Hakan Fidan'dan Erdoğan’a Kaan Darbesi!
Levent Gültekin, Erdoğan’ın 25 Eylül ABD temaslarını ve Dışişleri Bakanı Hakan Fidan’ın açıklamalarını analiz etti. Gültekin’e göre Fidan’ın sözleri, F-35, yaptırımlar ve savunma tedariki gibi dosyalarda ilerleme olmadığını görünür kılarak “başarı” algısını zayıflattı.
Hakan Fidan'dan Erdoğan’a Kaan Darbesi!
YEREL GÜNDEM / İSTANBUL, TÜRKİYE
Gündemin odağı: Bir açıklama, bir seyahatin “cilasını” söktü mü?
Gazeteci-yazar Levent Gültekin, Cumhurbaşkanı Recep Tayyip Erdoğan’ın ABD temasları ile Dışişleri Bakanı Hakan Fidan’ın açıklamalarını değerlendirdi. Gültekin’e göre, Washington hattında verilen “başarılı ziyaret” mesajlarının ardından Fidan’ın savunma ve yaptırımlar dosyasına ilişkin ifadeleri, “kazanım” algısını gölgeledi ve iktidarın ABD temaslarına dair PR etkisini zayıflattı.

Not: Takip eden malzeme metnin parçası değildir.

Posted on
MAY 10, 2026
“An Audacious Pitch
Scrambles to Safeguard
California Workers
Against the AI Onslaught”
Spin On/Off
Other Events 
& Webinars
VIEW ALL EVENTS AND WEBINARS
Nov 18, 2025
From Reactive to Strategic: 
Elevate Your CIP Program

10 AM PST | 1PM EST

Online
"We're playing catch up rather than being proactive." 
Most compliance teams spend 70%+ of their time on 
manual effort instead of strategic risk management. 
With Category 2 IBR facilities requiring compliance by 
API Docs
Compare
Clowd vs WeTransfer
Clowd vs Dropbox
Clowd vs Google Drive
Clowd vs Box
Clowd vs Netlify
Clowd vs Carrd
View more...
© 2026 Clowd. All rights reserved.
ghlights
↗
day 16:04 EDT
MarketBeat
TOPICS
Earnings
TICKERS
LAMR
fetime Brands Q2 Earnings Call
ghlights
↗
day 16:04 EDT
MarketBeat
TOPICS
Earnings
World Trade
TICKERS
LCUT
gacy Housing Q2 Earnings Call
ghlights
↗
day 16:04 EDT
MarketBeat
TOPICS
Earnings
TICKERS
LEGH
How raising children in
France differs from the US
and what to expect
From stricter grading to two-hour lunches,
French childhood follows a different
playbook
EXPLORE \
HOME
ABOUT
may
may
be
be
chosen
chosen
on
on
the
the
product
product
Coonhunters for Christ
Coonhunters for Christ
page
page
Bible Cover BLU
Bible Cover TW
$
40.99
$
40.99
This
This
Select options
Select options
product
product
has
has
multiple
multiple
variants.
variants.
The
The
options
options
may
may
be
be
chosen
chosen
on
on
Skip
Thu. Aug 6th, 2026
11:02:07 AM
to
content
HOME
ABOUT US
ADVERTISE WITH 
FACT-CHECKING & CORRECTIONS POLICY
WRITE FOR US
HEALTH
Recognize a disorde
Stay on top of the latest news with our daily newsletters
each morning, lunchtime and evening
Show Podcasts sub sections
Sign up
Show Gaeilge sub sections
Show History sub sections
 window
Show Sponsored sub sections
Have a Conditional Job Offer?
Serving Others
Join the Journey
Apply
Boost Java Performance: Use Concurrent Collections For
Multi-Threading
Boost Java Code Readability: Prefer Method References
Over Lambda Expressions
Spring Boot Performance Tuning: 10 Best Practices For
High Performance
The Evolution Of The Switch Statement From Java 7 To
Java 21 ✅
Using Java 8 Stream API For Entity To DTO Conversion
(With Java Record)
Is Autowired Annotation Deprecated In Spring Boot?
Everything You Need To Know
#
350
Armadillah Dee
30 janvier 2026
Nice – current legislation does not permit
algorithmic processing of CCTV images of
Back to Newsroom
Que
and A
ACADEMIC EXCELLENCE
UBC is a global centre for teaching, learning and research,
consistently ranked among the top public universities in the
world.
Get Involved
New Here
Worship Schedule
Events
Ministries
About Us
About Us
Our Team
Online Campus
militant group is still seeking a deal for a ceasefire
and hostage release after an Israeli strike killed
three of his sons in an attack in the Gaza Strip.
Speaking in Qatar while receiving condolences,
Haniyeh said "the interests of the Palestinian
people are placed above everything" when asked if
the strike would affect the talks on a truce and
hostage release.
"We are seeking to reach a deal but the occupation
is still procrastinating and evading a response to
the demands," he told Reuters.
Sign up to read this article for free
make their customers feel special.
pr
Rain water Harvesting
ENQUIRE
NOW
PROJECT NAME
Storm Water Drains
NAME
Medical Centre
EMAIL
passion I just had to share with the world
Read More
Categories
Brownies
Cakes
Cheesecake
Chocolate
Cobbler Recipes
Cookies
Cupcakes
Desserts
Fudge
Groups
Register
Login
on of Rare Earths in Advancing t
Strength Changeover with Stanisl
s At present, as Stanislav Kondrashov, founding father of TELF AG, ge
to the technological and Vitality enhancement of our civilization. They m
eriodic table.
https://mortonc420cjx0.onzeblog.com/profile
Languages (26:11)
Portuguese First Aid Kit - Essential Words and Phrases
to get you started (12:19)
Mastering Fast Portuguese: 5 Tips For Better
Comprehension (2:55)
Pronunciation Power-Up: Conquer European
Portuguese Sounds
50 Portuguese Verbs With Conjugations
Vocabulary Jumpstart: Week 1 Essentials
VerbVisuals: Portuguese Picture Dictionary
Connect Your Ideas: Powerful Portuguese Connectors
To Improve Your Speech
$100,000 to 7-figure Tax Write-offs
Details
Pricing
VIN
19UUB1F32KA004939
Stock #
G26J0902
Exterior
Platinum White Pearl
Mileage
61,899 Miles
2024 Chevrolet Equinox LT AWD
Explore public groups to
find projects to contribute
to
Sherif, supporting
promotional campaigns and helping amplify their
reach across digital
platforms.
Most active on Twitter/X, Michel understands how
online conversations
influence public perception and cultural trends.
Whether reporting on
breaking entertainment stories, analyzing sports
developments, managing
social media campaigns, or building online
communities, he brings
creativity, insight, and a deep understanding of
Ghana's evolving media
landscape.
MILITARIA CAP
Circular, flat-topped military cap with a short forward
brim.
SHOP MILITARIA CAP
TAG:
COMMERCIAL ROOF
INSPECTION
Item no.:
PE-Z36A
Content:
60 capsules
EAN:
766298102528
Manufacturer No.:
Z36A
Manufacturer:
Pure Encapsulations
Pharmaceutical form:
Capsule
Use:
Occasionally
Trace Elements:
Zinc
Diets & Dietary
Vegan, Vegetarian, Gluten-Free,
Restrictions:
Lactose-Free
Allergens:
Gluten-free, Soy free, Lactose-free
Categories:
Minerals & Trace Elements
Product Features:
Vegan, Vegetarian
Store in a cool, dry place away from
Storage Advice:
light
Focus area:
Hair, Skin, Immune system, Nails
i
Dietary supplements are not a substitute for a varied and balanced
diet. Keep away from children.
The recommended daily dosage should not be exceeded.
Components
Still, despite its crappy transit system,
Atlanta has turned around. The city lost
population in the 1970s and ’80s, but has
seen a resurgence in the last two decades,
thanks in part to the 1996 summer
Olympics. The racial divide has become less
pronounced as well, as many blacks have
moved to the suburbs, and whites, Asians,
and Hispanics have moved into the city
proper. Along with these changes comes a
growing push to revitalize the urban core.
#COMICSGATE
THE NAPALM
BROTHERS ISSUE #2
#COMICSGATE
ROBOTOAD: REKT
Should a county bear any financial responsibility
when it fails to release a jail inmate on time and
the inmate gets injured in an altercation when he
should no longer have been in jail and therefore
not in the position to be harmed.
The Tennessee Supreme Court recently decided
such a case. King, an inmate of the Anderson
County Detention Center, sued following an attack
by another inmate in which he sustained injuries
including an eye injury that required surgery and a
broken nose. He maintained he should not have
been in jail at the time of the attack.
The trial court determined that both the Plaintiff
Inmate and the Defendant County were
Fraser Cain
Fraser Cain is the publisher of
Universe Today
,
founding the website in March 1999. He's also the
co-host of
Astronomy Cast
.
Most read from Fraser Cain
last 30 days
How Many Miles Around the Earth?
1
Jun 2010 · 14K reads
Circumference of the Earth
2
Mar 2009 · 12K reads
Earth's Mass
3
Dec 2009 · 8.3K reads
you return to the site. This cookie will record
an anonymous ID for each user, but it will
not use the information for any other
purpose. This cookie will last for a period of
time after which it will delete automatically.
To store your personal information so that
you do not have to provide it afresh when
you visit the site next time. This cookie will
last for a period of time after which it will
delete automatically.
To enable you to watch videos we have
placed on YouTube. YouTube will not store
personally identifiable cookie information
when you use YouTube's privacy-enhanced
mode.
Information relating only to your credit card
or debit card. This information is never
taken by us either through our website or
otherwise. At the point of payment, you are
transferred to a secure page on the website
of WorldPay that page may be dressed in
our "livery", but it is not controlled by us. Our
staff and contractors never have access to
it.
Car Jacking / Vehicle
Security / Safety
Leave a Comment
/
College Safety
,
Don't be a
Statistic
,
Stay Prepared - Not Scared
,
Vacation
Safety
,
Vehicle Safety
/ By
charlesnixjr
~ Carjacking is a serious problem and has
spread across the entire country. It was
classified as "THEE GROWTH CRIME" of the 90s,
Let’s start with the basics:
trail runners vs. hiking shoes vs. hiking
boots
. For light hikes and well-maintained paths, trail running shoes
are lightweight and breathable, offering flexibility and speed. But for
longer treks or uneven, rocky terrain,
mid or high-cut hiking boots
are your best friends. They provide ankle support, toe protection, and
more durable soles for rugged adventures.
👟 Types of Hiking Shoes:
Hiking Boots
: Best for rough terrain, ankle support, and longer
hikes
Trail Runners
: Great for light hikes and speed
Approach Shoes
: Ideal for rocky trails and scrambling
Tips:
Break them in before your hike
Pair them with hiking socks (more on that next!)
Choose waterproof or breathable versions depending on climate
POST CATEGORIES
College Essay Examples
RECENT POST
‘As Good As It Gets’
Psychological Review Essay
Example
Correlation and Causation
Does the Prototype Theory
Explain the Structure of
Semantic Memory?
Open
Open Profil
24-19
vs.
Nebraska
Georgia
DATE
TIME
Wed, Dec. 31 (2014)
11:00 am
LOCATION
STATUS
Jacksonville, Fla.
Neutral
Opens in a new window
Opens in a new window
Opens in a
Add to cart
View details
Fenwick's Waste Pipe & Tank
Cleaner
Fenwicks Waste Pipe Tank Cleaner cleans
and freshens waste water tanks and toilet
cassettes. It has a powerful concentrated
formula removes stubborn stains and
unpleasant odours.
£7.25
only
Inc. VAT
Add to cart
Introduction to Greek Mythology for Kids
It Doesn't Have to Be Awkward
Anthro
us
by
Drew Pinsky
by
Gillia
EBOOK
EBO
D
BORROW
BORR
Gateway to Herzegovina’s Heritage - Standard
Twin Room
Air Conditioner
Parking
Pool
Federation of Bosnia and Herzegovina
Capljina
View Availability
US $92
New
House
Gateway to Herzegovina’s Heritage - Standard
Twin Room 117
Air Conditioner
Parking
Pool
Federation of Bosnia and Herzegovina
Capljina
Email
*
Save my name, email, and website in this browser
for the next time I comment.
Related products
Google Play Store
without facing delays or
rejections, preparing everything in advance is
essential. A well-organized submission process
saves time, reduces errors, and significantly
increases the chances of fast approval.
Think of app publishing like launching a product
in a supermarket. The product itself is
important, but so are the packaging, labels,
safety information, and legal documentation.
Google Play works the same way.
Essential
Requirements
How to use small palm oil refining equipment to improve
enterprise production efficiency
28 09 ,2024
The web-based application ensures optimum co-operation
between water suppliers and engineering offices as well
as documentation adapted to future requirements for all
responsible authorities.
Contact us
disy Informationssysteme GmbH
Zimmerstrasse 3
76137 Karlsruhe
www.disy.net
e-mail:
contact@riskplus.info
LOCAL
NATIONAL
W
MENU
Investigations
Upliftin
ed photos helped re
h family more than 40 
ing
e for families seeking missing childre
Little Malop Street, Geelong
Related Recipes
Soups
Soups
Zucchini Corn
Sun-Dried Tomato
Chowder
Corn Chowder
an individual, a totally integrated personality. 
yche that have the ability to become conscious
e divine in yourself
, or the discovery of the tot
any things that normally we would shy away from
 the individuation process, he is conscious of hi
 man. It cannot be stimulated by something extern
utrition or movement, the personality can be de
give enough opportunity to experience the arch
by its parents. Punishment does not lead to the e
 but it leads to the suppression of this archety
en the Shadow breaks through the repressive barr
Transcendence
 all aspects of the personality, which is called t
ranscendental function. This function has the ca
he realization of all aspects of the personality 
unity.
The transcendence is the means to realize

ABD ziyareti: Başarı mı, hezimet mi?
25 Eylül’de gerçekleşen Erdoğan–Trump görüşmesinin iki saat sürdüğünü hatırlatan Gültekin, “sıcak görüntüler”in Türkiye açısından somut bir kazanıma dönüşmediğini savundu. F-35 programı, F-16 modernizasyonu, yaptırımlar ve Suriye başlıklarında “ilerleme ilanı” yapılmadığını belirten yorumcu, iktidar cephesinin ziyareti “itibar ve saygı” üzerinden okuduğunu; muhalefet cephesinin ise “çıktı yok” tespitiyle eleştirdiğini söyledi.
Fidan’ın çıkışı neden belirleyici oldu?
Gültekin, Dışişleri Bakanı Hakan Fidan’ın ABD temasları sırasında yaptığı değerlendirmelerin “seyahatin parlatılan etkisini” törpülediğini ileri sürdü. Yorumuna göre Fidan, F-35 ve yaptırımların çözülmediğini, savunma dosyalarında beklenen adımların atılmadığını zımnen kabul eden vurgular yaptı. Bu çerçevede “ziyaretin prestij getirisi” ile “politika dosyalarında ilerleme” arasındaki makas yeniden görünür hâle geldi.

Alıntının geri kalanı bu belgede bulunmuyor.